#### Exercise prompt
Filter the entries, keeping every line with the word "RstoxFramework".

Source texts of formatted documents
::::::::::
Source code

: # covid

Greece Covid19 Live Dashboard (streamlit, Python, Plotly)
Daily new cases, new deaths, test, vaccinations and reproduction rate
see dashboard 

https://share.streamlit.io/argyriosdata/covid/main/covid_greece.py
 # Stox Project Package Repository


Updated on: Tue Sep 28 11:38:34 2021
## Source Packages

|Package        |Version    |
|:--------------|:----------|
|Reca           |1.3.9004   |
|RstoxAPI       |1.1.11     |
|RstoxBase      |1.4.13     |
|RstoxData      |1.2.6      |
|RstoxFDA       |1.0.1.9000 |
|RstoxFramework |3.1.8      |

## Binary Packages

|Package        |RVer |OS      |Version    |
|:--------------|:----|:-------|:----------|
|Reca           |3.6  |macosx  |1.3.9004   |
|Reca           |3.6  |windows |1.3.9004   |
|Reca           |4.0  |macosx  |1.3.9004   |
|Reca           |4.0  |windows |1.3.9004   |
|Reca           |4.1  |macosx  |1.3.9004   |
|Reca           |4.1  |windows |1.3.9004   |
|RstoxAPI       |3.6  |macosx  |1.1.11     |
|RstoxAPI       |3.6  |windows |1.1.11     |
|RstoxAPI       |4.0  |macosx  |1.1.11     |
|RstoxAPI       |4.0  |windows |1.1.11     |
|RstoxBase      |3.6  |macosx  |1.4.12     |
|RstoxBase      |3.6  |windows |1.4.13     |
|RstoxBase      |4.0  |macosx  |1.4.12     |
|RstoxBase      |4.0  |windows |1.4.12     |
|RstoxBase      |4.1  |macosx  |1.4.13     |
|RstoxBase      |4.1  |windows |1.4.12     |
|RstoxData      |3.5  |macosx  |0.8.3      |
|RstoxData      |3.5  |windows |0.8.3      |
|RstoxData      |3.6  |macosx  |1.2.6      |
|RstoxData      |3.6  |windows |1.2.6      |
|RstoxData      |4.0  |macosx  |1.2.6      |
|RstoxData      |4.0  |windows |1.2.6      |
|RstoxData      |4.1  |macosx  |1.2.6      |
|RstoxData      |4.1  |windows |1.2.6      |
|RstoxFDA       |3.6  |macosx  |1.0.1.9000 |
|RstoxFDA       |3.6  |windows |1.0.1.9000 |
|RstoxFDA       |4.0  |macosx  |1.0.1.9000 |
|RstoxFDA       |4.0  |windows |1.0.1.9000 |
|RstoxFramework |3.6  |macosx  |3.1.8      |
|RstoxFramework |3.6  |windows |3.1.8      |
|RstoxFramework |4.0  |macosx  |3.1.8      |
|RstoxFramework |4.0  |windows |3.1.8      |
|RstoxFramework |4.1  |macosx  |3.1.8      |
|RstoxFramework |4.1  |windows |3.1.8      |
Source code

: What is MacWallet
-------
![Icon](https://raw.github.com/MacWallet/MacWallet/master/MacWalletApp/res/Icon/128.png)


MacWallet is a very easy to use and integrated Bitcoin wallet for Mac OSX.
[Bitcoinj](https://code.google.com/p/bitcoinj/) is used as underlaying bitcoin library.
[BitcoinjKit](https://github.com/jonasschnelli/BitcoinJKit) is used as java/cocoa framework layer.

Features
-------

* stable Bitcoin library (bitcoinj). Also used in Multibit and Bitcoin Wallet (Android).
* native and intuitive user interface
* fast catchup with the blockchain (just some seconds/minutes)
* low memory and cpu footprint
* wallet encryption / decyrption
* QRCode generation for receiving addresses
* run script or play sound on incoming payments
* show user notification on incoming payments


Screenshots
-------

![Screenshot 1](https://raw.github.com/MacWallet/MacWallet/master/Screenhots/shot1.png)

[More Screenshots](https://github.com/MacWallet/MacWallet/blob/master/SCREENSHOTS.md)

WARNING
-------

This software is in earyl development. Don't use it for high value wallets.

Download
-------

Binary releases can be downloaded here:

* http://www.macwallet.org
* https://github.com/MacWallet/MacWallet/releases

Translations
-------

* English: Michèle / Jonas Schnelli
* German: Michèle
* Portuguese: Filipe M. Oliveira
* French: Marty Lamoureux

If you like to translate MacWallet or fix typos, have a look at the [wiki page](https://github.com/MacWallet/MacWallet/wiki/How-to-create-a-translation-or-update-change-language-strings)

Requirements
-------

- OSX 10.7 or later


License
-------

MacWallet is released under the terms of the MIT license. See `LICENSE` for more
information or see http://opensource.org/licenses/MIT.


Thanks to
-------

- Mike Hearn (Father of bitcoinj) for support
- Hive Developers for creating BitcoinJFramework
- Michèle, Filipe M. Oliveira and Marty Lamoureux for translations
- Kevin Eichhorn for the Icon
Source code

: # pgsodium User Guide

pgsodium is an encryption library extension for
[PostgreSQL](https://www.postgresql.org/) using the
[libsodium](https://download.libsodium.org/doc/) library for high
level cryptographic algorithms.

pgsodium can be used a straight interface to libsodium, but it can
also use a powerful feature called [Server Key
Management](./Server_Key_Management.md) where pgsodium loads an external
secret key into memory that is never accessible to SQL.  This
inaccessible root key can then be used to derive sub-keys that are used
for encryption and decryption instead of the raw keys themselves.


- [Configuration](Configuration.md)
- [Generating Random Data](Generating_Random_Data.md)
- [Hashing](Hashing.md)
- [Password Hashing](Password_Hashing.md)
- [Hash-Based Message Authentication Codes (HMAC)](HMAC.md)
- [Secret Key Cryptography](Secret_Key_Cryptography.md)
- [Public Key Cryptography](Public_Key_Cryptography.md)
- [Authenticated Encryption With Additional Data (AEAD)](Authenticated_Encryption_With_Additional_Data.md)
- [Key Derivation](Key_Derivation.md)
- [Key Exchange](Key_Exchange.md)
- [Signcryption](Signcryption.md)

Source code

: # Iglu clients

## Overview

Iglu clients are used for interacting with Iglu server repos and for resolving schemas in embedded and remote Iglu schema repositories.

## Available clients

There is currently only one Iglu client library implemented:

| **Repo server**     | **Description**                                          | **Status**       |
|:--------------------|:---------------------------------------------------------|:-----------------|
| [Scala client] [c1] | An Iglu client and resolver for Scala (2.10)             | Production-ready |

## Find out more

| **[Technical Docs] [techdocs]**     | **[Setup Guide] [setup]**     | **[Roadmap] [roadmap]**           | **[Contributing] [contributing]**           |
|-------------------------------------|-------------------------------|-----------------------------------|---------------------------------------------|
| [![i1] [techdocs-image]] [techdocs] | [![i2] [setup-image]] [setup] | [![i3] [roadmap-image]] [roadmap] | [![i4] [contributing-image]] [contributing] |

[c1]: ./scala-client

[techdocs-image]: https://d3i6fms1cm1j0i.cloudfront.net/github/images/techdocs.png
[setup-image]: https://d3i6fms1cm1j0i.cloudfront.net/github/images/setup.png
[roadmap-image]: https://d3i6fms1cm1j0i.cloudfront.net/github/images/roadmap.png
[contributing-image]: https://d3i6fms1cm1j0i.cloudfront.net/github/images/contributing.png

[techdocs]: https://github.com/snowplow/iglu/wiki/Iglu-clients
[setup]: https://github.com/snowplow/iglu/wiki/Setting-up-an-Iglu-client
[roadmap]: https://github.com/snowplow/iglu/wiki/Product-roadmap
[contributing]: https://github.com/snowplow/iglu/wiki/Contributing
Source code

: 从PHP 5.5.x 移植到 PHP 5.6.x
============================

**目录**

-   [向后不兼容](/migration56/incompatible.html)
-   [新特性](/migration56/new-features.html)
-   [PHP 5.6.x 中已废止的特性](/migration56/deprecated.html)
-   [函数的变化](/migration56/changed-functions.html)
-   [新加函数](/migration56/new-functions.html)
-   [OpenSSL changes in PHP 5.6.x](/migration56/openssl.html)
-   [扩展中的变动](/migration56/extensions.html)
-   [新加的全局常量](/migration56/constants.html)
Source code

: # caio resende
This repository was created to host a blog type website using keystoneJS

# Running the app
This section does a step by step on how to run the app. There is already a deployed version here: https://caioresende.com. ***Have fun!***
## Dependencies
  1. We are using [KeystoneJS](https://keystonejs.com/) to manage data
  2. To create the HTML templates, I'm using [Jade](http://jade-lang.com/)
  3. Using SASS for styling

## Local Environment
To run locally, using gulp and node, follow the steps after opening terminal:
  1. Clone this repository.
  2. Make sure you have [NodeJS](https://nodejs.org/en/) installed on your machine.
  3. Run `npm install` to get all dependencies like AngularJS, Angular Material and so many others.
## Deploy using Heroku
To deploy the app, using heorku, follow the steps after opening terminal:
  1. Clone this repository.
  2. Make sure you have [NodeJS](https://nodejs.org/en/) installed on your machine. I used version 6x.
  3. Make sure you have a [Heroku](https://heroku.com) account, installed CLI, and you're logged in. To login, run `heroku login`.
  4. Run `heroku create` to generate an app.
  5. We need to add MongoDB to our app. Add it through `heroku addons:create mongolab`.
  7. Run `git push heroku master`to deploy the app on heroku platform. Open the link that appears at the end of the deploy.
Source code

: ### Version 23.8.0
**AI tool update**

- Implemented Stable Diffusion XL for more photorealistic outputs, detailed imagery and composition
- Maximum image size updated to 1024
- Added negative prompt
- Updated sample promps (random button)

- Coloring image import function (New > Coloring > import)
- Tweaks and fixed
::::::::::
#### Reply to the task
|RstoxFramework |3.1.8      |
|RstoxFramework |3.6  |macosx  |3.1.8      |
|RstoxFramework |3.6  |windows |3.1.8      |
|RstoxFramework |4.0  |macosx  |3.1.8      |
|RstoxFramework |4.0  |windows |3.1.8      |
|RstoxFramework |4.1  |macosx  |3.1.8      |
|RstoxFramework |4.1  |windows |3.1.8      |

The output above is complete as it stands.